Collection entries
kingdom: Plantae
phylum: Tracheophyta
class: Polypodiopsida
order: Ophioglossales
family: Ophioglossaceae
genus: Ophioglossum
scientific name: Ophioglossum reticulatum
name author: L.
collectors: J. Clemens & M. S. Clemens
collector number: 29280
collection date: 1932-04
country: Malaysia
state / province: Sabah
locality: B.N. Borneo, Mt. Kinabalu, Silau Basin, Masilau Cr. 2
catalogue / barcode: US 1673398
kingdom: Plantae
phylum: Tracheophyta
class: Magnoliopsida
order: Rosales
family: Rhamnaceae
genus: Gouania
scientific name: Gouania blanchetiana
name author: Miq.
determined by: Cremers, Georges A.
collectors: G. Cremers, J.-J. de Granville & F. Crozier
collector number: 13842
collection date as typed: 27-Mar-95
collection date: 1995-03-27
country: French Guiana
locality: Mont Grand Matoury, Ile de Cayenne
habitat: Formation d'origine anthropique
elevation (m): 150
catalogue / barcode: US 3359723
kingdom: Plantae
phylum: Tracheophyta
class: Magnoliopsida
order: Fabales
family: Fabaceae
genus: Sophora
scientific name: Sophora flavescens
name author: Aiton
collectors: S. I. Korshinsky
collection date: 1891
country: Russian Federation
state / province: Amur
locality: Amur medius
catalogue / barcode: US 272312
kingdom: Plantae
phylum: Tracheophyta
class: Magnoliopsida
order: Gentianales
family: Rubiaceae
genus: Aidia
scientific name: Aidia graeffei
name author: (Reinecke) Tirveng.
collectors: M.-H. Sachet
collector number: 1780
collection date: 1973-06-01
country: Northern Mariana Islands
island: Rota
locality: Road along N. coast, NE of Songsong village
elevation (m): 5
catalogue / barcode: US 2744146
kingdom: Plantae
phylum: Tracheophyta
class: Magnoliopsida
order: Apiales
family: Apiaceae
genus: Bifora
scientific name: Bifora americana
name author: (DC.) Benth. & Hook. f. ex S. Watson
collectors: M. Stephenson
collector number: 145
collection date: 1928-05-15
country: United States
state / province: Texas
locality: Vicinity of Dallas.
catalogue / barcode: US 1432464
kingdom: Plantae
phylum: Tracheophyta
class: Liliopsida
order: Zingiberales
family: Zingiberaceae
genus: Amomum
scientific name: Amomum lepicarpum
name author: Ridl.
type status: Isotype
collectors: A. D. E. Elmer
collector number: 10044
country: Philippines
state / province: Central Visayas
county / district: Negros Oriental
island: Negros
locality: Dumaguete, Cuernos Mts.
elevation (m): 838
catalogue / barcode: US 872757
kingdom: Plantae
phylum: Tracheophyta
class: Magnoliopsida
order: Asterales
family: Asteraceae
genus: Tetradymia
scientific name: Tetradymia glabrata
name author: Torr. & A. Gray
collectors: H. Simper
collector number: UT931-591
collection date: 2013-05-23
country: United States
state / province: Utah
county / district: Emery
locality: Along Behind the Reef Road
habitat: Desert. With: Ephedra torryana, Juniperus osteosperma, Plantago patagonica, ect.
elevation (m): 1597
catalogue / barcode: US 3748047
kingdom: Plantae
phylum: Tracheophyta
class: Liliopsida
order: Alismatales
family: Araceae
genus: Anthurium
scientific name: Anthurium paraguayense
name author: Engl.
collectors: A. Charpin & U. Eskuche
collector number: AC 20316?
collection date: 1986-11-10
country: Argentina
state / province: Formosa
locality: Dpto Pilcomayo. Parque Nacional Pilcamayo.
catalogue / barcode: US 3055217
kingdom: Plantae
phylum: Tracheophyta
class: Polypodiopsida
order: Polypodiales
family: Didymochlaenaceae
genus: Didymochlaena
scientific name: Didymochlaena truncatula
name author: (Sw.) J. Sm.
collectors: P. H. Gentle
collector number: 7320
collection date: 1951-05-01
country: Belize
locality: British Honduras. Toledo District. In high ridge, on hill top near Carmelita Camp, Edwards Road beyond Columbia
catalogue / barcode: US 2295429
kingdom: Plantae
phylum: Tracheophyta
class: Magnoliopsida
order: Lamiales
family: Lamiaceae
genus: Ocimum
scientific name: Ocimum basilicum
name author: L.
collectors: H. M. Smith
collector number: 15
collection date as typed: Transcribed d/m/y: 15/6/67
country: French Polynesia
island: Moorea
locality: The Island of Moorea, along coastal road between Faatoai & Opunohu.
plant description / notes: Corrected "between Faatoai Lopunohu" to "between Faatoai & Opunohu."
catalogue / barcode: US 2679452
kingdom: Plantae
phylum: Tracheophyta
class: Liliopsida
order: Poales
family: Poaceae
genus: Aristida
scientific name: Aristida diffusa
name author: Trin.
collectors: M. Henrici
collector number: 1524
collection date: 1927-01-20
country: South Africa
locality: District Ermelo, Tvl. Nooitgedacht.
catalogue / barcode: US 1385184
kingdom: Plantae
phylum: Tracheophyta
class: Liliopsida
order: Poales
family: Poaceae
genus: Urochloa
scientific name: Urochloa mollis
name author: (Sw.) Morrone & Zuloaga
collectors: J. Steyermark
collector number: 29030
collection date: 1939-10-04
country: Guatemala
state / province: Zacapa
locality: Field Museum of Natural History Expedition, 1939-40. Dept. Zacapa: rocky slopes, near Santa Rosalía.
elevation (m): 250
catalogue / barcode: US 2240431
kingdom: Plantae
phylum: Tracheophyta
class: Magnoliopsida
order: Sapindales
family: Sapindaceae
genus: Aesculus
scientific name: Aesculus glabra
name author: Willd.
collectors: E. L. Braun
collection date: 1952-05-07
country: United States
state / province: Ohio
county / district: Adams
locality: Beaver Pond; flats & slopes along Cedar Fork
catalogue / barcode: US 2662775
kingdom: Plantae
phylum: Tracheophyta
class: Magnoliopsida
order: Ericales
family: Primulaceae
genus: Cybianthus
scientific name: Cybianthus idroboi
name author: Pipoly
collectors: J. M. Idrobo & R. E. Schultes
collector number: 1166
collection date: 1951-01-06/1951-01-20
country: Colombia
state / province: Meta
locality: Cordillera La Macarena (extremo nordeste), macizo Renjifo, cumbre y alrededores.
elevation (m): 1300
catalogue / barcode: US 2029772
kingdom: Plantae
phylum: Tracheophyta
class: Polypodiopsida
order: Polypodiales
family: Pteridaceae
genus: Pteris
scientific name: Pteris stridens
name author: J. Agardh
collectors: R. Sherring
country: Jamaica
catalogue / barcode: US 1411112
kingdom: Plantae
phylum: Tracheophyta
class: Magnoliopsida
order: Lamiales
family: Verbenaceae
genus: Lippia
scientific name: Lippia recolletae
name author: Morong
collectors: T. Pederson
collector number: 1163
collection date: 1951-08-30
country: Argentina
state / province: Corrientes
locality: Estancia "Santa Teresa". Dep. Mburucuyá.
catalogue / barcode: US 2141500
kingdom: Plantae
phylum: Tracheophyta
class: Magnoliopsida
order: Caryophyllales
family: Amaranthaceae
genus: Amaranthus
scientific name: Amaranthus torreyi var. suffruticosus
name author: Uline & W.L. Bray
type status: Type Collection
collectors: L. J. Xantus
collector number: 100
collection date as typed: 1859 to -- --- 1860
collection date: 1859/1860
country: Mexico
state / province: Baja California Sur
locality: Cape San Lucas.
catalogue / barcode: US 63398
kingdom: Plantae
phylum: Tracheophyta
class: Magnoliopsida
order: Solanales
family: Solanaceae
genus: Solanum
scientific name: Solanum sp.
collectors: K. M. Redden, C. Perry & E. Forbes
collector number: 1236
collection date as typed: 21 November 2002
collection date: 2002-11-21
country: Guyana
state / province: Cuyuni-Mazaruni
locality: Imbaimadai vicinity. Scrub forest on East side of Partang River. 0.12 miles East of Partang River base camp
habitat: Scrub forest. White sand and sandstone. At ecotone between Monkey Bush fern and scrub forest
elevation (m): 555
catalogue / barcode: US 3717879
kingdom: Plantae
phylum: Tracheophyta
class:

### [CHALLENGE]
Reproduce the lines in the items above, without changes, from the line with "country: Belize" to the line with "collection date: 1952-05-07", including both of those lines.

### [RESULT OF THIS TASK]
country: Belize
locality: British Honduras. Toledo District. In high ridge, on hill top near Carmelita Camp, Edwards Road beyond Columbia
catalogue / barcode: US 2295429
kingdom: Plantae
phylum: Tracheophyta
class: Magnoliopsida
order: Lamiales
family: Lamiaceae
genus: Ocimum
scientific name: Ocimum basilicum
name author: L.
collectors: H. M. Smith
collector number: 15
collection date as typed: Transcribed d/m/y: 15/6/67
country: French Polynesia
island: Moorea
locality: The Island of Moorea, along coastal road between Faatoai & Opunohu.
plant description / notes: Corrected "between Faatoai Lopunohu" to "between Faatoai & Opunohu."
catalogue / barcode: US 2679452
kingdom: Plantae
phylum: Tracheophyta
class: Liliopsida
order: Poales
family: Poaceae
genus: Aristida
scientific name: Aristida diffusa
name author: Trin.
collectors: M. Henrici
collector number: 1524
collection date: 1927-01-20
country: South Africa
locality: District Ermelo, Tvl. Nooitgedacht.
catalogue / barcode: US 1385184
kingdom: Plantae
phylum: Tracheophyta
class: Liliopsida
order: Poales
family: Poaceae
genus: Urochloa
scientific name: Urochloa mollis
name author: (Sw.) Morrone & Zuloaga
collectors: J. Steyermark
collector number: 29030
collection date: 1939-10-04
country: Guatemala
state / province: Zacapa
locality: Field Museum of Natural History Expedition, 1939-40. Dept. Zacapa: rocky slopes, near Santa Rosalía.
elevation (m): 250
catalogue / barcode: US 2240431
kingdom: Plantae
phylum: Tracheophyta
class: Magnoliopsida
order: Sapindales
family: Sapindaceae
genus: Aesculus
scientific name: Aesculus glabra
name author: Willd.
collectors: E. L. Braun
collection date: 1952-05-07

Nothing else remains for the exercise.